Sunday, May 29, 2022

The Sunday Memory Drawer - My Memorial Day Tradition

 


I think of it every year at this time.

If you don't know how to properly fold an American flag for this Memorial Day weekend, the animated diagram above shows you how.

The good news is that I've known how since I was ten years old. Was I some sort of an Army brat?

Nope, I learned it all from Grandma.

In the house I grew up in on South 15th Avenue in Mount Vernon, New York, we had a big honking flag pole cemented right in the middle of the front yard. It actually stretched past our apartment on the second floor. It was as big as any you might find in front of the most important of Federal buildings. But it was all ours. Right there where my grandmother could easily see it from her first floor living room window.
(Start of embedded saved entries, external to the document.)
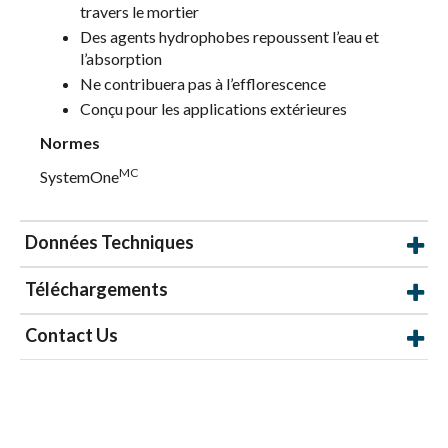
travers le mortier
Des agents hydrophobes repoussent l’eau et
l’absorption
Ne contribuera pas à l’efflorescence
Conçu pour les applications extérieures
Normes
MC
SystemOne
Données Techniques
Téléchargements
Contact Us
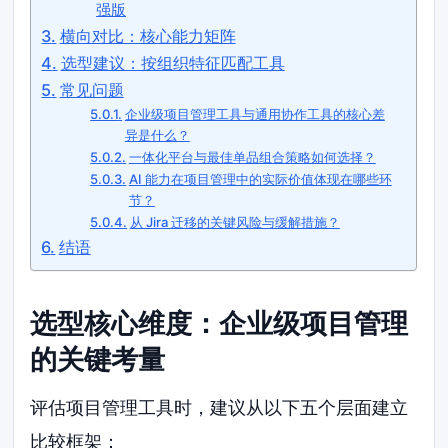
强版
横向对比：核心能力矩阵
选型建议：按组织特征匹配工具
常见问题
企业级项目管理工具与通用协作工具的核心差
异是什么？
一体化平台与最佳单品组合策略如何选择？
AI 能力在项目管理中的实际价值体现在哪些环
节？
从 Jira 迁移的关键风险与缓解措施？
结语
选型核心维度：企业级项目管理
的关键考量
评估项目管理工具时，建议从以下五个层面建立
比较框架：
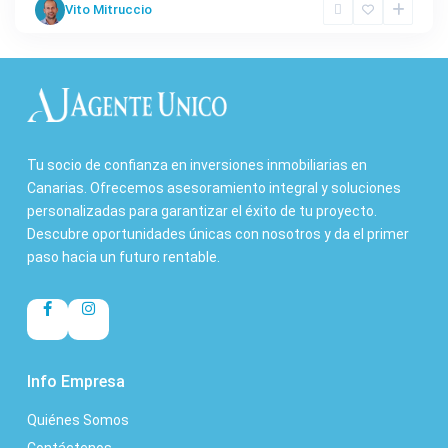
Vito Mitruccio
Tu socio de confianza en inversiones inmobiliarias en
Canarias. Ofrecemos asesoramiento integral y soluciones
personalizadas para garantizar el éxito de tu proyecto.
Descubre oportunidades únicas con nosotros y da el primer
paso hacia un futuro rentable.
Info Empresa
Quiénes Somos
Contáctenos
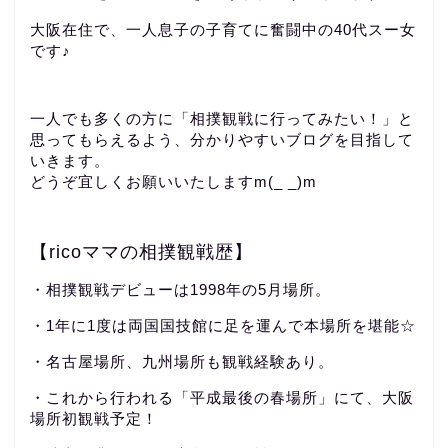
大阪在住で、一人息子の子育てに奮闘中の40代スー女
です♪
一人でも多くの方に「相撲観戦に行ってみたい！」と
思ってもらえるよう、分かりやすいブログを目指して
いきます。
どうぞ宜しくお願いいたしますm(_ _)m
【ricoママの相撲観戦歴】
・相撲観戦デビューは1998年の5月場所。
・1年に1度は両国国技館に足を運んで本場所を堪能☆
・名古屋場所、九州場所も観戦経験あり。
・これから行われる「平成最後の春場所」にて、大阪
場所初観戦予定！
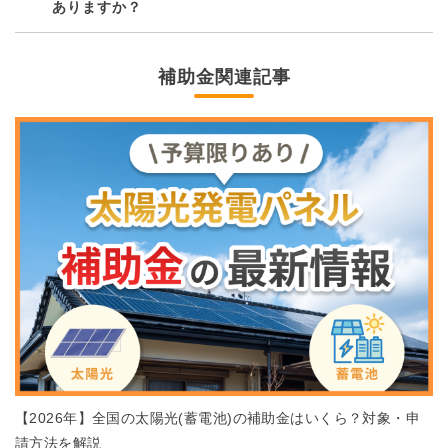
ありますか？
補助金関連記事
【2026年】全国の太陽光(蓄電池)の補助金はいくら？対象・申
請方法を解説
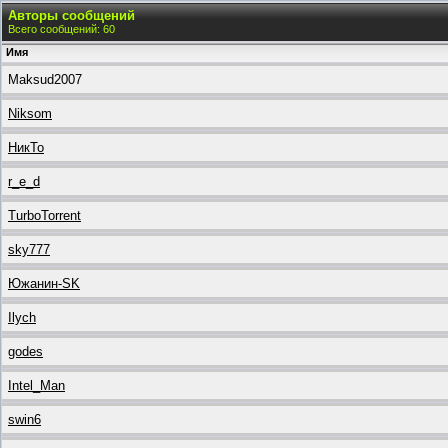
Авторы сообщений
Всего сообщений: 60
Имя
Maksud2007
Niksom
НикТо
r_e_d
TurboTorrent
sky777
Южанин-SK
Ilych
godes
Intel_Man
swin6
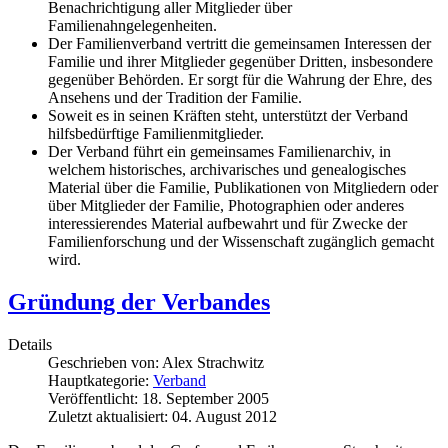
Benachrichtigung aller Mitglieder über
Familienahngelegenheiten.
Der Familienverband vertritt die gemeinsamen Interessen der
Familie und ihrer Mitglieder gegenüber Dritten, insbesondere
gegenüber Behörden. Er sorgt für die Wahrung der Ehre, des
Ansehens und der Tradition der Familie.
Soweit es in seinen Kräften steht, unterstützt der Verband
hilfsbedürftige Familienmitglieder.
Der Verband führt ein gemeinsames Familienarchiv, in
welchem historisches, archivarisches und genealogisches
Material über die Familie, Publikationen von Mitgliedern oder
über Mitglieder der Familie, Photographien oder anderes
interessierendes Material aufbewahrt und für Zwecke der
Familienforschung und der Wissenschaft zugänglich gemacht
wird.
Gründung der Verbandes
Details
Geschrieben von:
Alex Strachwitz
Hauptkategorie:
Verband
Veröffentlicht: 18. September 2005
Zuletzt aktualisiert: 04. August 2012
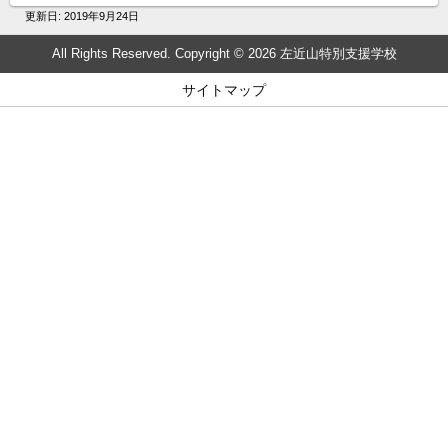
更新日:
2019年9月24日
All Rights Reserved. Copyright © 2026 左近山特別支援学校
サイトマップ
More importantly, we used it on all the national holidays. Come Memorial Day or the Fourth of July or even Veteran's Day in November, I would hear the hallway closet downstairs creak open. I'd envision the boxes being moved this way or that. The smell of mothballs would waft up to the second floor.

Yep, Grandma was rooting around for the American flag again.

I'd walk around the neighborhood and not see a lot of the same patriotism on these holidays. Certainly, not an American flag being hoisted up a huge pole at the crack of dawn. But, that's what my grandparents did like clockwork.

After my grandfather died, I could no longer exist in mere passive curiosity.  My grandmother would not allow it.

"You gonna help me now."

Okay, Grandma. I figured it was only going to be a slight diversion to my day of play. Yet, I had no idea how seriously she took this ceremony. The way in which the flag was unfolded. How it was handled with the utmost of care.

And, at the end of the day, the precise folding of the banner. Military style. To the strictest of code. My first few attempts did not go well.

"No, no, no. Not that way. This way!"

The words had a sharp tone. Grandma meant business with this. And I was treating it all like Gomer Pyle, USMC.

After a while, I got it. And we responded on every holiday. Granted we weren't a bunch of Marines following the flag over President John F. Kennedy's casket. But Grandma and I got into a neat rhythm when it was time to put the flag away. We did it as flawlessly as we could. Moreover, we did it with the proper amount of respect.

Several years later, I asked my father about that tradition. What was I missing? What was behind the flag ceremony?

"Well, you do know that's the flag that covered your uncle's casket?"

A funeral held in the south of France where he was killed in the waning days of World War II. A ceremony that nobody in the family had attended. For my grandmother's son. The person I was ultimately named after.

No, Dad, I didn't know that.

In this recent picture of that house years after I left it, the flagpole stands as tall as ever.
Without the flag. Without me and Grandma standing at the base, momentarily watching it proudly flap in the gentle breeze.

Except for the memories, that flagpole stands. Simply and utterly just there.

Dinner last night:  Sausage and mushroom pizza from Maria's.